Intitulée How We Remember, cette exposition de Michael Kagan est accrochée comme dans un lieu de culte, preuve de la vénération qui sous-tend son œuvre. Six fusées Titan sont exposées en groupes de trois, face à face. Avec une poussée pleine de promesses, elles entament chacune leur mission Gemini. Réalisées en sérigraphie émail sur lin, avec une superposition de peinture à l’huile, elles constituent un sextuor d’images identiques, mais traitées différemment. Fragmentées par le hasard du marquage, signe de l’étonnement qui a prévalu à leur création. À la NASA, quand un lancement est imminent, la tradition veut que l’on dise allumons cette bougie. Les mots s’envolent. Les fusées elles-mêmes figurent des bougies - six fusées en confluence - une pour chacune des missions Apollo qui ont atteint la lune. Un peu comme les bougies de la tradition juive du Yarhzeit, que l’on allume pour l’anniversaire d’un décès. Bon vent Ed White. Bon vent Gus Grissom.
Isolé sur un mur central, le plus grand des tableaux représente un astronaute de l’emblématique mission Apollo 11, figé dans une pose d’attente devenue légendaire. Ce sont les missions Gemini qui ont finalement abouti au programme Apollo. Gemini et Apollo ont fait des victimes, alors on allumait des bougies pour les âmes perdues, en mémoire de ceux qui nous ont précédés. Les images des fusées sont accrochées de part et d’autre de l’astronaute, au garde à vous, sentinelles sans visage. L’homme qui a revêtu cette combinaison spatiale incarne la folie et la gloire de l’accomplissement humain qui nous a collectivement amenés à la surface de la lune.

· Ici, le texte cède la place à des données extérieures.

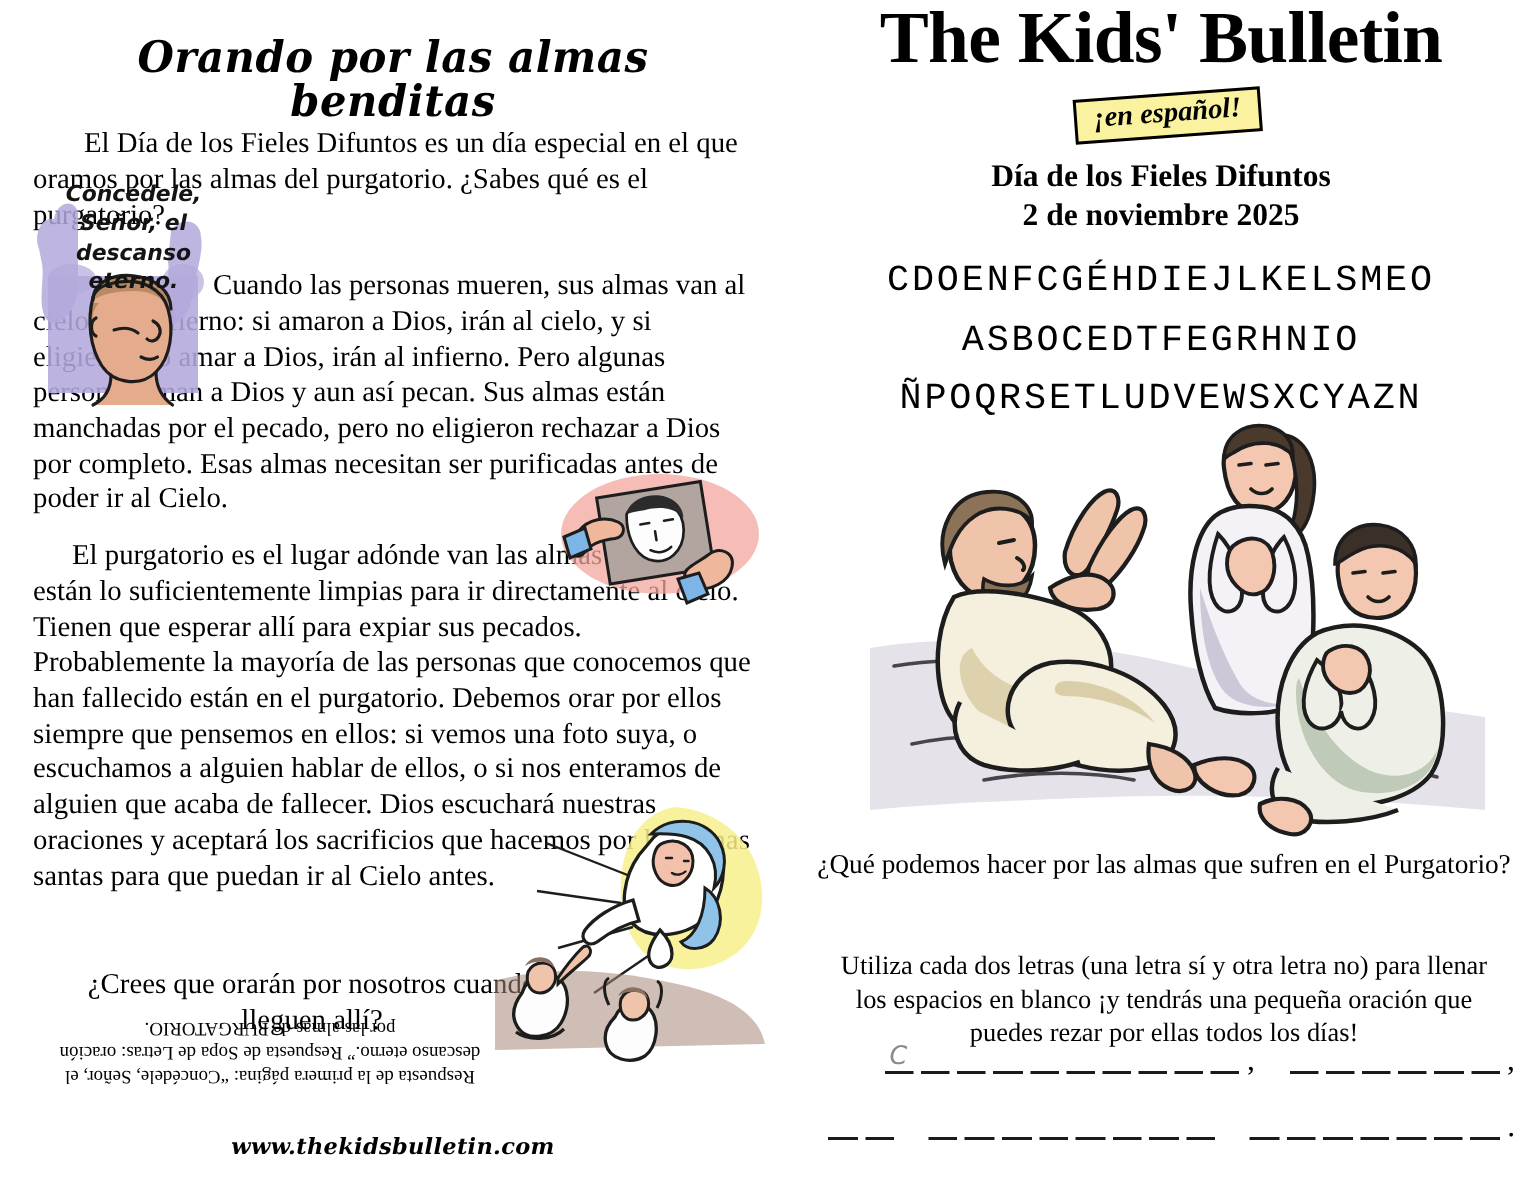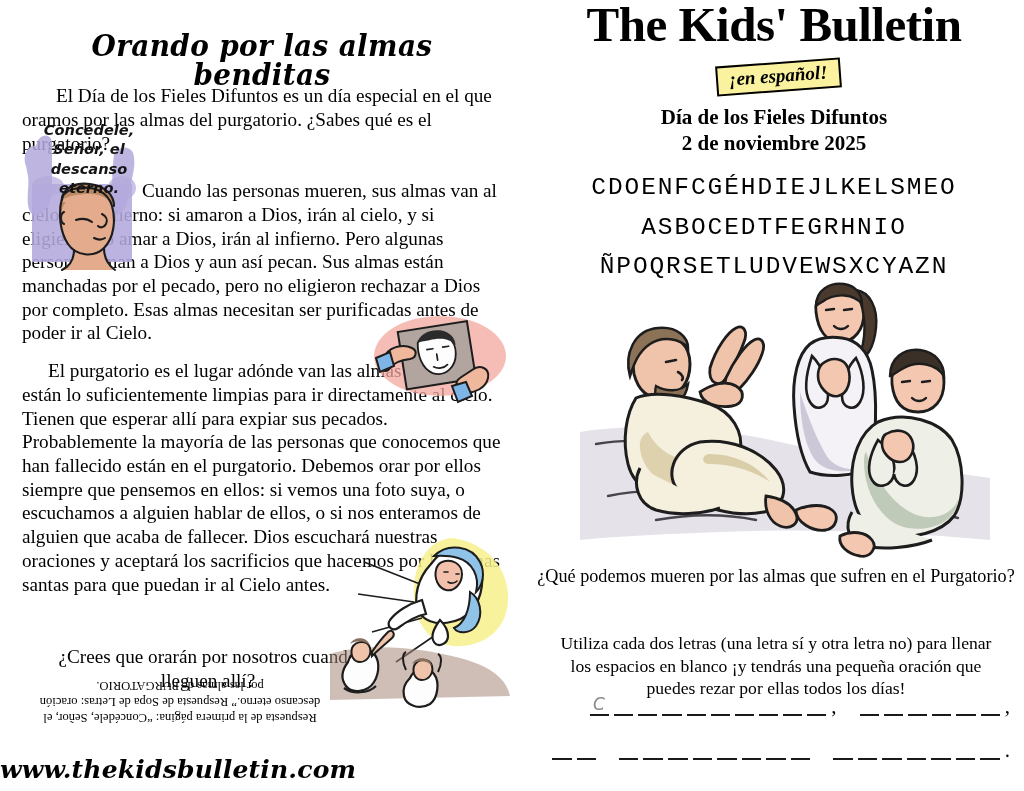"Orando por las almas benditas" .col-left { padding: 8px -> 0 }
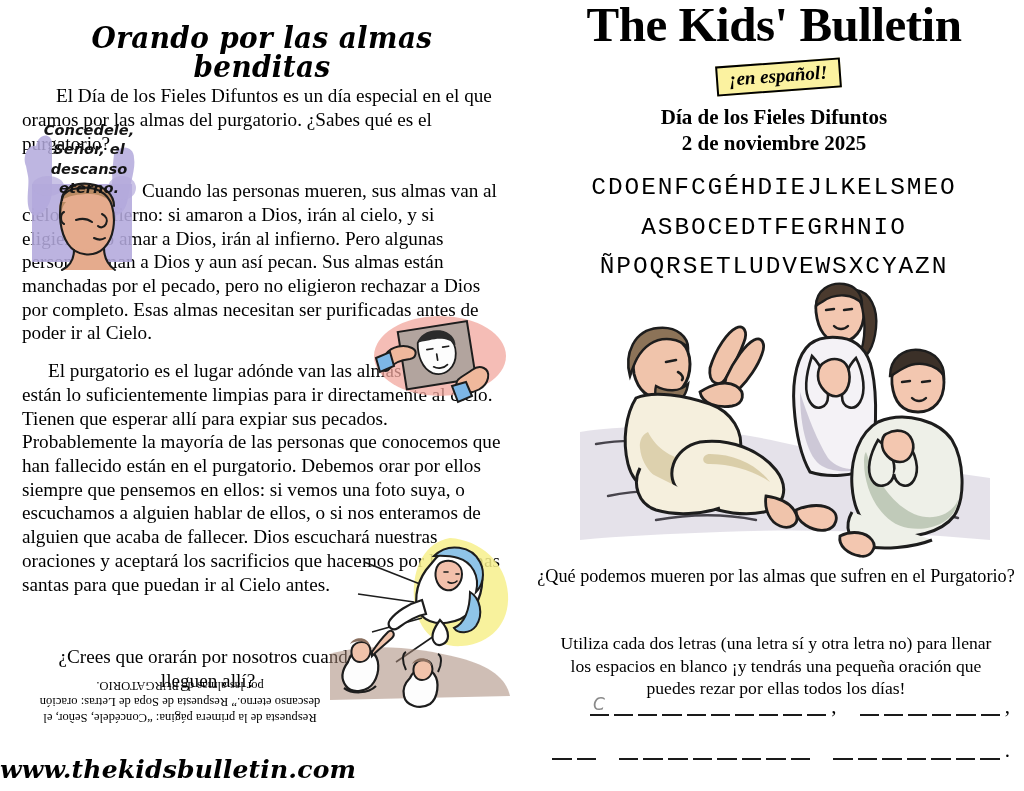"¿Qué podemos mueren por las" div.q-line { text: mueren -> hacer }
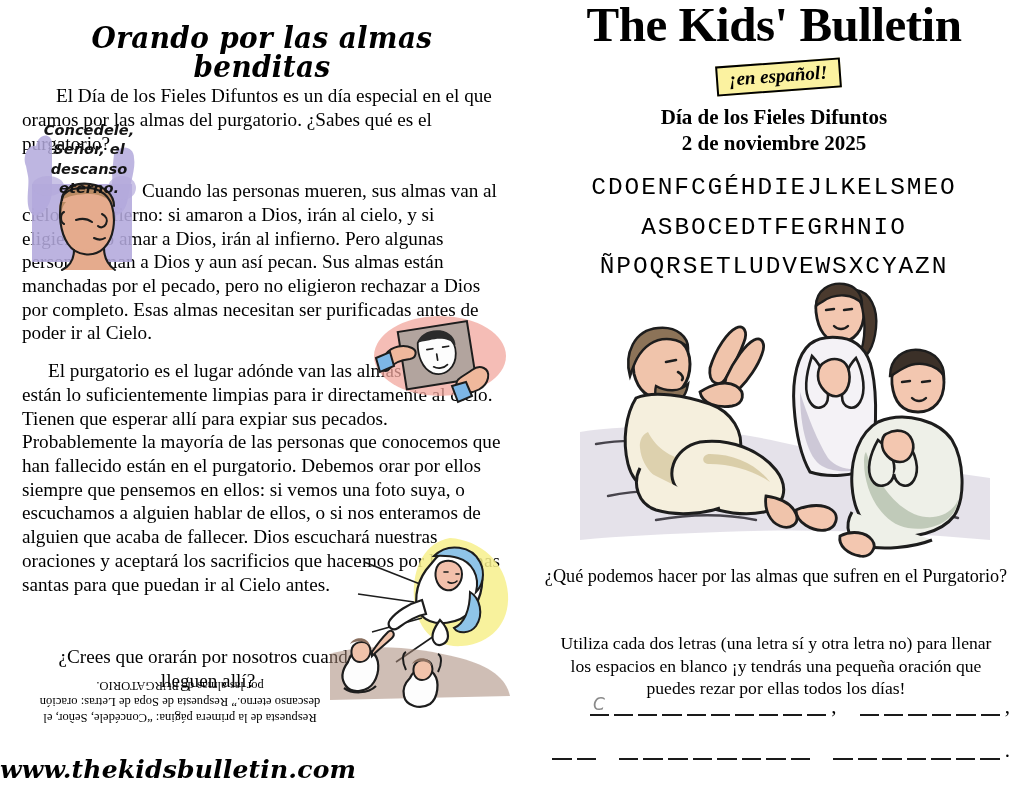"www.thekidsbulletin.com" .website { font-size: 25px -> 15px; text-align: left -> center }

L’auteur Bruce Hainley a un jour évoqué le « quarterback blessé » comme archétype essentiel du mâle américain, héros mis sur la touche et qui, malgré lui, voit s’envoler l’espoir d’un destin glorieux. Il y a quelque chose chez les Buzz Aldrin de ce monde qui s’inscrit dans cet esprit, comme si le miracle de l’alunissage leur avait définitivement coupé les ailes.
Alors que le secteur privé nous incite à nouveau à regarder vers le ciel, ce retour en arrière, loin d’être passéiste, constitue un espace réservé aux aspirations non encore réalisées. Comme l’expliquait Arthur C. Clark - l’auteur de 2001 : L’odyssée de l’espace - « La seule façon de découvrir les limites du possible, c’est de s’aventurer un peu au-delà, dans l’impossible ».